Task force seeks to change California’s mental health commitment law
SAN FRANCISCO — A homeless man plagued by schizophrenia is beaten to death by police in Fullerton. A man from Fort Bragg fixates on aliens for years while denying he is ill, then kills two men before dying in a gunfight with law enforcement. A Nevada County mental health client who had refused additional care storms into a clinic and kills three workers.
Those headline grabbers, according to a task force pressing to change the California law that governs involuntary civil commitment to psychiatric hospitals, were merely the most visible signs of a broken system.
Tens of thousands of mentally ill people wind up each year in California jails and prisons, cycle in and out of overburdened hospital emergency rooms or die on the streets.
California’s pioneering Lanterman-Petris-Short Act, passed in 1967, gave legal rights to those who previously could have been locked up indefinitely and treated against their will. But the task force — made up of family members, mental health professionals, judges and public defenders — contends that the law has failed those unable or unwilling to seek help.
They are calling for sweeping changes that would allow the involuntary commitment of those deemed incapable of making treatment decisions, expand the use of conservatorships, lengthen involuntary hospital stays and standardize the checkerboard way the law has been applied from county to county.
“Nobody wants to round people up and tie them down and give them shots,” said task force member Mark Gale, a mental health activist whose son has a diagnosed schizoaffective disorder. “What we want is for people who should be evaluated to get that evaluation, and for people who need crisis care to get crisis care.”
The self-appointed group recently released its report after 30 months of study. And some of its recommendations are likely to receive broad consensus. Among them: consistent application of the law statewide, interagency coordination to ensure that patients are promptly placed in appropriate hospitals, availability of crisis stabilization services in every county, and standardized training for police and others who respond to those in need.
But proposals that would broaden the terms of involuntary commitment and conservatorship touch the third rail of mental health policy — and are likely to provoke a familiar contentious debate.
One camp, which includes client organizations and advocates, asserts that only voluntary care can truly be effective.

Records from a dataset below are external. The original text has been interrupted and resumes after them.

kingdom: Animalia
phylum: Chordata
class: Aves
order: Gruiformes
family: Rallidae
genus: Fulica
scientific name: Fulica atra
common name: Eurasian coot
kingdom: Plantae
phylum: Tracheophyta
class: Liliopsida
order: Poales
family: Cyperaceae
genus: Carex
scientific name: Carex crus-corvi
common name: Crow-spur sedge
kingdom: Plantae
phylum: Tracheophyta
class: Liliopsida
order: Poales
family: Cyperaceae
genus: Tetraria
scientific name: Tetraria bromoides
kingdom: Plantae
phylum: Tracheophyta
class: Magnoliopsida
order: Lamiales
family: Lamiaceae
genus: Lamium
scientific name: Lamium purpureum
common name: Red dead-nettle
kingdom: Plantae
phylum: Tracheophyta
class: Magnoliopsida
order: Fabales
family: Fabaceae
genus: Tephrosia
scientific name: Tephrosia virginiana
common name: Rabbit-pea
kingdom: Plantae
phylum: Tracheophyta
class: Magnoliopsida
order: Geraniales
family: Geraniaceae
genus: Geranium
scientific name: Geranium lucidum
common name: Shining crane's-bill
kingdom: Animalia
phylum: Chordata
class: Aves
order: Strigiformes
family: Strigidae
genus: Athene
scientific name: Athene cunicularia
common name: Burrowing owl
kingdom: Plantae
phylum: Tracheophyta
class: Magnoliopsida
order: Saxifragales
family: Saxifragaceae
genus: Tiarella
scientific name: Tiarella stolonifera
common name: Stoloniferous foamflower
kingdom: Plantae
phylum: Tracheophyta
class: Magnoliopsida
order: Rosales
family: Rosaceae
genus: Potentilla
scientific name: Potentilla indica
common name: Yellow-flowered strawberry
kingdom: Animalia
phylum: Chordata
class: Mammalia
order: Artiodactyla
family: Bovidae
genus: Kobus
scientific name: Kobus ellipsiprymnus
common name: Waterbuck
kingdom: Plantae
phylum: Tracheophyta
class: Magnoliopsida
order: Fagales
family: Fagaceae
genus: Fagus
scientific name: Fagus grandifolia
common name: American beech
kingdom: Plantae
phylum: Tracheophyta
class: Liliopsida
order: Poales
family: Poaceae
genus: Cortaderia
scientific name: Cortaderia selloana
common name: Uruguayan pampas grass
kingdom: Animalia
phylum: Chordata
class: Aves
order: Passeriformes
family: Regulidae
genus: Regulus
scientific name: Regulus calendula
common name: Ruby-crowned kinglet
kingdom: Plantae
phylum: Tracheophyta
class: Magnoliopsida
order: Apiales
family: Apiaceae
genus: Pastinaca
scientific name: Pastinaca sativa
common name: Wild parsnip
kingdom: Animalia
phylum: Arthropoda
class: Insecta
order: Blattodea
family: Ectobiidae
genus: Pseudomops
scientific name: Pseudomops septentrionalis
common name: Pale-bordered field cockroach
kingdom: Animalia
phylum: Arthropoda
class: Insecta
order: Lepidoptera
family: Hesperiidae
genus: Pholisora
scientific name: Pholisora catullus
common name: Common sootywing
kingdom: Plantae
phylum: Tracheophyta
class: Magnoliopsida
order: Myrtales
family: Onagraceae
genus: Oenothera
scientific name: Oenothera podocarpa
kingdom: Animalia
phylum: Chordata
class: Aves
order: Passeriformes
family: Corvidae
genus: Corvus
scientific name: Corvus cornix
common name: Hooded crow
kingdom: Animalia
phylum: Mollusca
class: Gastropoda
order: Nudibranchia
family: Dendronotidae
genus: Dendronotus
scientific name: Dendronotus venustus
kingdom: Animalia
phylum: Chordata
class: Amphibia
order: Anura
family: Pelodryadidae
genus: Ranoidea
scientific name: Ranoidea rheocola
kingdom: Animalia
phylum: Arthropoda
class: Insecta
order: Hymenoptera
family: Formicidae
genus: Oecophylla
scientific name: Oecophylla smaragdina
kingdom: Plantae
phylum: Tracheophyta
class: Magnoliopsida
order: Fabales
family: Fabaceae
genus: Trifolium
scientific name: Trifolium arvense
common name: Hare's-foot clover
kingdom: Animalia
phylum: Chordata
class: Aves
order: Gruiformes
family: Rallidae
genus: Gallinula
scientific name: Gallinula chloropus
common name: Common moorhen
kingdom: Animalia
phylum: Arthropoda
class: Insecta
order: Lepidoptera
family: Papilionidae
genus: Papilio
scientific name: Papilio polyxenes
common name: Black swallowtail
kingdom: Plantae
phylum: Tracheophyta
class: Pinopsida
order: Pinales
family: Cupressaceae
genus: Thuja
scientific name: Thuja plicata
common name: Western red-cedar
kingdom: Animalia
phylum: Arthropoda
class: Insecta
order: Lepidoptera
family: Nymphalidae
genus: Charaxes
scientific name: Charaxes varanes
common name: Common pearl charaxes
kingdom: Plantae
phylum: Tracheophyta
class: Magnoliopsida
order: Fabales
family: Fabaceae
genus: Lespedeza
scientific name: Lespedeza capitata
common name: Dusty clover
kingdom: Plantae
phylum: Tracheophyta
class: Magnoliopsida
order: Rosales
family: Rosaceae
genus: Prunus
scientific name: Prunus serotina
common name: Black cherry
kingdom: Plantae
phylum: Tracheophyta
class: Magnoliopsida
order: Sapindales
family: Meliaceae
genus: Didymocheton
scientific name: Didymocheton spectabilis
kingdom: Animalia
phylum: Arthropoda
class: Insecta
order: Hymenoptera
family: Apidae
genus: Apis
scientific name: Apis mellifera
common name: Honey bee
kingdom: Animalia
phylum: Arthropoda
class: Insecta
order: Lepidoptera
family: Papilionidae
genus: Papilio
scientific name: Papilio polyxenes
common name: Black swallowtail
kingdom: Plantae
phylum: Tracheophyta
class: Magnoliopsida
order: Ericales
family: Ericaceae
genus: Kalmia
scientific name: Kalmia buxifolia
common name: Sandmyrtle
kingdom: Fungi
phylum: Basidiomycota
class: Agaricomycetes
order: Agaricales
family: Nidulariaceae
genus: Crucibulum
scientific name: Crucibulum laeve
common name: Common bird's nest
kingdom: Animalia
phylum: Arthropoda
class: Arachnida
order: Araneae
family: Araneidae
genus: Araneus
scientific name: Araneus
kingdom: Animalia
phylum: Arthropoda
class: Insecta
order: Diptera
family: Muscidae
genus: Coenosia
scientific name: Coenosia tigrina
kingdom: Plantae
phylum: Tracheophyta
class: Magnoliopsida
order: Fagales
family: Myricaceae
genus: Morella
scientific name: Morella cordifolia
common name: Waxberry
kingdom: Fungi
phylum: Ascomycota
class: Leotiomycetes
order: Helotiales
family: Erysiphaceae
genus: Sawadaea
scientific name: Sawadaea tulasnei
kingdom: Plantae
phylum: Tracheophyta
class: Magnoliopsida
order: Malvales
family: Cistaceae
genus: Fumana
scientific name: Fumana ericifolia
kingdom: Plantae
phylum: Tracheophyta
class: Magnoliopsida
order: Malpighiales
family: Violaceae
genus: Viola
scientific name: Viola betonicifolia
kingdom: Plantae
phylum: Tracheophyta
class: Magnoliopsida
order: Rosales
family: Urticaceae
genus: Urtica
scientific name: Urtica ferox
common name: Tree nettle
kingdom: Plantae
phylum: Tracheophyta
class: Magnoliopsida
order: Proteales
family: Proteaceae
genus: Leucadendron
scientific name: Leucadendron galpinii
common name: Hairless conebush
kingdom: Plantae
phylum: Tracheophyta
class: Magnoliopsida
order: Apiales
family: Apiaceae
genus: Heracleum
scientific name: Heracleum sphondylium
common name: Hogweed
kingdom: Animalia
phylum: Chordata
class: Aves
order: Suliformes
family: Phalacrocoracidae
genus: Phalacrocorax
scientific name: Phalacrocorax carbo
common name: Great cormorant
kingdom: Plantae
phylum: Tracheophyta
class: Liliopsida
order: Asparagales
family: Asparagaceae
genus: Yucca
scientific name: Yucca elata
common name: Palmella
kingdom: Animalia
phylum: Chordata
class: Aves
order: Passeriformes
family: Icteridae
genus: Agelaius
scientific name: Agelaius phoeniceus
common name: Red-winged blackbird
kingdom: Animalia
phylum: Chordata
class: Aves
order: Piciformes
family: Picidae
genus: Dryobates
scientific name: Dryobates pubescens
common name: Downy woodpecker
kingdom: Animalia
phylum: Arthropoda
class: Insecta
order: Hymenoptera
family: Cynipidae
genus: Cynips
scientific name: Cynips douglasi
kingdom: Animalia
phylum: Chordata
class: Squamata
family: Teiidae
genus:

The other, dominated by medical professionals and family members, says illnesses such as schizophrenia and bipolar disorder often make sufferers incapable of the insight needed to engage in care voluntarily.
Furthermore, they note, jails, prisons and repeated brief hospital confinements end up delivering involuntary care regardless — at great cost.
“I’d go so far as to say that involuntary treatment has increased since implementation” of the act, said Randall Hagar, a task force member and director of government affairs for the California Psychiatric Assn.
Nearly 200,000 people in California get their outpatient services every year in a jail setting,” he said. “Something is really wrong with this picture.”
The report already has provoked outrage, most notably for its push to redefine “gravely disabled” to include an individual’s “capacity to make informed consent to treatment and assess their ability to care for their health and safety.”
“If I could send a message to the LPS Reform Task Force … I would like to tell them to please keep their mental health laws off my body,” said Charmaine Asher of Yorba Linda, 25, who has been diagnosed as suffering from major depression and treated against her will.
The client voice is nonexistent in the report, she said, adding that “there is no healing when force is involved.”
Dan Brzovic, an Oakland-based attorney with Disability Rights California, said “there is room for reform of the mental health system, and some of these proposals should be seriously considered.” But, he said, any effort to extend stays or broaden the definitions that allow for involuntary commitment should be strongly opposed.
“You place someone in a facility if they’re dangerous to society or themselves or unable to take care of themselves,” Brzovic said. “As we get away from that standard, while you may help some people, you have the potential of roping people in who don’t belong.”
Assemblyman Michael Allen (D-Santa Rosa) said he hoped to take on a broad examination of the issues in the fall.
“Everyone agrees that voluntary care is preferable to anything done on an involuntary basis,” he said. “But at what point ... do we change things so people don’t have to go back to court multiple times to get a treatment plan for a loved one who doesn’t believe they are mentally ill?”